The Democrats have the killer ticket for aught-eight. But just who Joe Biden and John Kerry might kill with their lethal tongues is not yet clear.
Who is more articulate than Joe Biden? Who brighter than John Kerry? With a rare capability to insult everyone at once, Biden-Kerry would wipe the convention clean. Nobody would attract media attention like the Delaware Punch and the French Connection.
Every time Joe and John unbutton their lips, the notebooks and cameras zoom in for another episode of "Can You Top This?" Joe and John are perpetually drenched in the "free media" so coveted by the consultants and campaign wiseheads.
Some of the wiseheads are grumbling that this hasn't been a week to make benefit for the glorious U.S. Senate (as Borat might put it), with the honorable members applying sharp elbows to get to the floor first with resolutions demanding irresolution in the face of national peril. Joe Biden, who flaps his tongue faster than any senator since Hubert Humphrey but with none of the occasional substance of the man they called "Senator Motormouth," blew off his thin presidential chances before he had even kicked away the starting block. John Warner, complaining that he had to do something to assuage "Vietnam guilt" to enable him to sleep and preen better, wrote the winning resolution abandoning the dog soldiers in Iraq. John Kerry blew off what was left of his Senate gravitas just by continuing to be himself.
Whether it's Joe sneering at clerks at 7-Eleven for being new immigrants from India, or John sneering at the GIs for being dumb enough to get stuck in a miserable hovel in Iraq instead of being smart enough to windsurf above his own villa in France on a rich wife's nickel, both men know how to slip on the ice and land on Page One. Joe, better than anyone else in the Senate, has learned that it's not what you say, but how you say it, that's the secret of making a pratfall.

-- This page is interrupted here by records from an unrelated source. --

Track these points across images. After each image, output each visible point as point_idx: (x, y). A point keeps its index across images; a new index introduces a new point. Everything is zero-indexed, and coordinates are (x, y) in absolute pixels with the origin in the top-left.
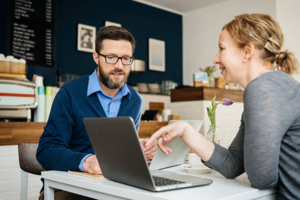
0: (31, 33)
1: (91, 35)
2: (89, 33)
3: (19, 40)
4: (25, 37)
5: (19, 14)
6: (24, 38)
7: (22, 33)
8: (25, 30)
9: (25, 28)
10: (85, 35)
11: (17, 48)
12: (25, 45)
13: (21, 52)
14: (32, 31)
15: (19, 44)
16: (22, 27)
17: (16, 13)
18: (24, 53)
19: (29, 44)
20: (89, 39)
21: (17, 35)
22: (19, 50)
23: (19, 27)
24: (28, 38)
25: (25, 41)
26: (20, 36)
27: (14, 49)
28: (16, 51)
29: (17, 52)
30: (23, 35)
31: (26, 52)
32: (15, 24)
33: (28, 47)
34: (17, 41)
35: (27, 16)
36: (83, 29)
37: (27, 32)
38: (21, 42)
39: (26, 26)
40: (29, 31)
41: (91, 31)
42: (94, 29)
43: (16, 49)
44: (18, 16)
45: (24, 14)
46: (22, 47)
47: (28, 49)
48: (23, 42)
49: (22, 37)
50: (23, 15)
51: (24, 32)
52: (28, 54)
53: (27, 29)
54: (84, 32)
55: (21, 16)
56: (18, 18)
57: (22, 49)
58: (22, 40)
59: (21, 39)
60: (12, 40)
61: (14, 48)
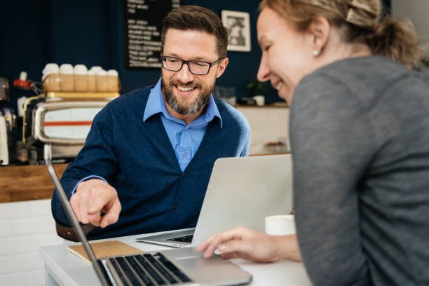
0: (153, 31)
1: (242, 26)
2: (239, 22)
3: (137, 42)
4: (145, 38)
5: (134, 6)
6: (144, 40)
7: (140, 32)
8: (144, 28)
9: (144, 25)
10: (234, 26)
11: (135, 53)
12: (145, 48)
13: (141, 59)
14: (154, 28)
15: (138, 48)
16: (140, 25)
17: (129, 5)
18: (144, 59)
19: (151, 46)
20: (240, 32)
21: (133, 37)
22: (138, 56)
23: (135, 24)
24: (149, 38)
25: (145, 43)
26: (138, 37)
27: (130, 56)
28: (134, 58)
29: (136, 58)
30: (143, 35)
31: (148, 57)
32: (131, 21)
33: (150, 51)
34: (135, 45)
35: (145, 7)
36: (229, 17)
37: (147, 30)
38: (139, 45)
39: (145, 23)
40: (150, 28)
41: (243, 19)
42: (246, 16)
43: (134, 56)
44: (133, 8)
45: (141, 4)
46: (142, 51)
47: (150, 53)
48: (143, 45)
49: (140, 38)
50: (139, 7)
51: (143, 31)
52: (151, 60)
53: (147, 26)
54: (231, 22)
55: (136, 9)
56: (132, 11)
57: (142, 54)
58: (141, 42)
59: (140, 40)
60: (127, 44)
61: (131, 54)
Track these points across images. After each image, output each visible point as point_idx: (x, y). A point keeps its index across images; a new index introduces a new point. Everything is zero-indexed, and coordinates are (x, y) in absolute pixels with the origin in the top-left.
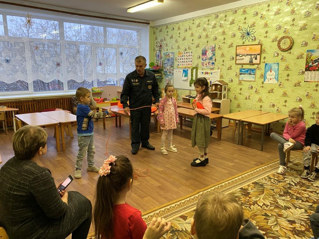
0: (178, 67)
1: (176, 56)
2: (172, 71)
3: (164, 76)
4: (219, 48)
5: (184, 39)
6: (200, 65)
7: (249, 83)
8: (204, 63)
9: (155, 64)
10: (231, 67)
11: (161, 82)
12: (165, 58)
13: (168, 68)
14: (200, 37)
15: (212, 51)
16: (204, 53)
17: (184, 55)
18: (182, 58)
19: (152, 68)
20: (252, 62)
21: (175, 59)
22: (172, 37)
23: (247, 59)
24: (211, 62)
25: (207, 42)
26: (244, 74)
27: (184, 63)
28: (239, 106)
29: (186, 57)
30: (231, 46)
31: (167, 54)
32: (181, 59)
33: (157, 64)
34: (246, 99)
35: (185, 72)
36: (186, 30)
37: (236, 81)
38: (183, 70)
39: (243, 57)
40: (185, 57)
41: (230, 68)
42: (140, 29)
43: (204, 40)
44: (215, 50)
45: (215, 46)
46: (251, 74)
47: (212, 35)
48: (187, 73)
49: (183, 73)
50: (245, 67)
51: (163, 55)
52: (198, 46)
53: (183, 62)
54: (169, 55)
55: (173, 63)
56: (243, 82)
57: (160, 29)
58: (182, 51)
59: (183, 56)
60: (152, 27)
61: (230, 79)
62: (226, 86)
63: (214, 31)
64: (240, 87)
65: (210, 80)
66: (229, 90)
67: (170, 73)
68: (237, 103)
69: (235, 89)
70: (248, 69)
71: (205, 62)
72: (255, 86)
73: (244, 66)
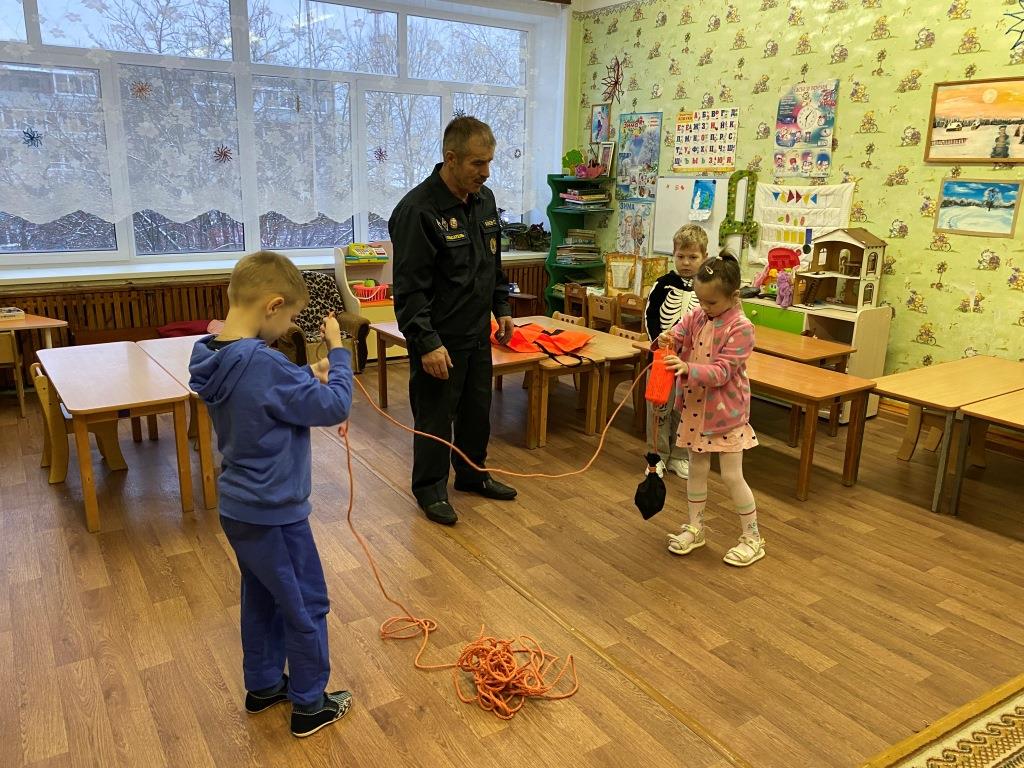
0: (675, 170)
1: (671, 126)
2: (649, 185)
3: (615, 204)
4: (854, 93)
5: (705, 60)
6: (767, 165)
7: (982, 244)
8: (783, 155)
9: (586, 158)
10: (901, 175)
11: (606, 227)
12: (623, 135)
13: (635, 171)
14: (774, 49)
15: (822, 106)
16: (788, 115)
17: (701, 121)
18: (692, 135)
19: (573, 174)
20: (1006, 156)
21: (663, 138)
22: (654, 54)
23: (981, 143)
24: (816, 151)
25: (805, 69)
26: (962, 204)
27: (699, 156)
28: (926, 336)
29: (709, 131)
30: (910, 84)
31: (635, 118)
32: (687, 139)
33: (591, 157)
34: (964, 309)
35: (704, 189)
36: (717, 23)
37: (922, 231)
38: (694, 181)
39: (966, 132)
40: (704, 132)
41: (898, 179)
42: (534, 25)
43: (788, 62)
44: (834, 104)
45: (837, 86)
46: (996, 203)
47: (829, 38)
48: (712, 195)
49: (695, 193)
50: (968, 173)
51: (616, 124)
52: (761, 87)
53: (695, 149)
54: (640, 121)
55: (655, 153)
56: (952, 239)
57: (608, 21)
58: (694, 105)
59: (696, 127)
60: (579, 16)
61: (897, 226)
62: (879, 251)
63: (836, 23)
64: (942, 257)
65: (806, 223)
66: (887, 269)
67: (642, 191)
68: (919, 324)
69: (915, 267)
70: (983, 184)
71: (790, 152)
72: (1010, 255)
73: (963, 168)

When you start your day getting quoted saying something monumentally dumb, that Barack Obama is "the first mainstream African-American who is articulate and bright and clean and a nice-looking guy," you can count on taking the pratfall on the Drudge Report and making a belly whopper on Page One, the evening newscasts, and every Internet blog between here and there. You can also count on pols cleverer than you rubbing your nose in it for the next 72 hours, or until one of your rivals does something even dumber.
"Being Joe," as Obama described him, he spent the rest of the day setting himself up for the high-tech media lynching and subsequent round of groveling penitence. He apologized to every black face he could find, from the Rev. Jesse Jackson, who had never before been accused, even by a straggler from the Ku Klux Klan, of being inarticulate, to Al Sharpton, who for all his shady reputation is one of the sharpest wits in pulpit or politics. Jesse Jackson was his pointedly self-righteous self ("I don't know whether it was an attempt to diminish what I had done in '88 or to say Barack is all style and no substance"), and Al Sharpton mocked him back: "I told him, I take a bath every day." Joe even apologized to a porter on the Metroliner on his way home to Delaware, which itself had once suffered from a Biden gaffe. Trying to make the point that he would run well in the South, Joe once proudly reminded everyone that "Delaware was one of our slave states."
Joe insists, no doubt accurately, that he meant neither slur nor slander of Barack Obama. Neither did Trent Lott, with his over-the-top birthday tribute to the late Strom Thurmond, mean to slur anyone but his artless remarks cost him his job as majority leader. You might think that senators, who are forever telling everyone who will listen (and people who try to avoid listening) what deep thinkers and artful speakers they all are, would be better spoken than to frame a compliment as an insult.
Joe was actually no harsher on Barack Obama than he was on Hillary Clinton and John Edwards in his critique of the Democratic field in his remarks to the interviewer from the New York Observer. But a man who can't tame a wagging tongue will find the road to 1600 Pennsylvania Avenue to be one of bumps and grinds. It's a killer.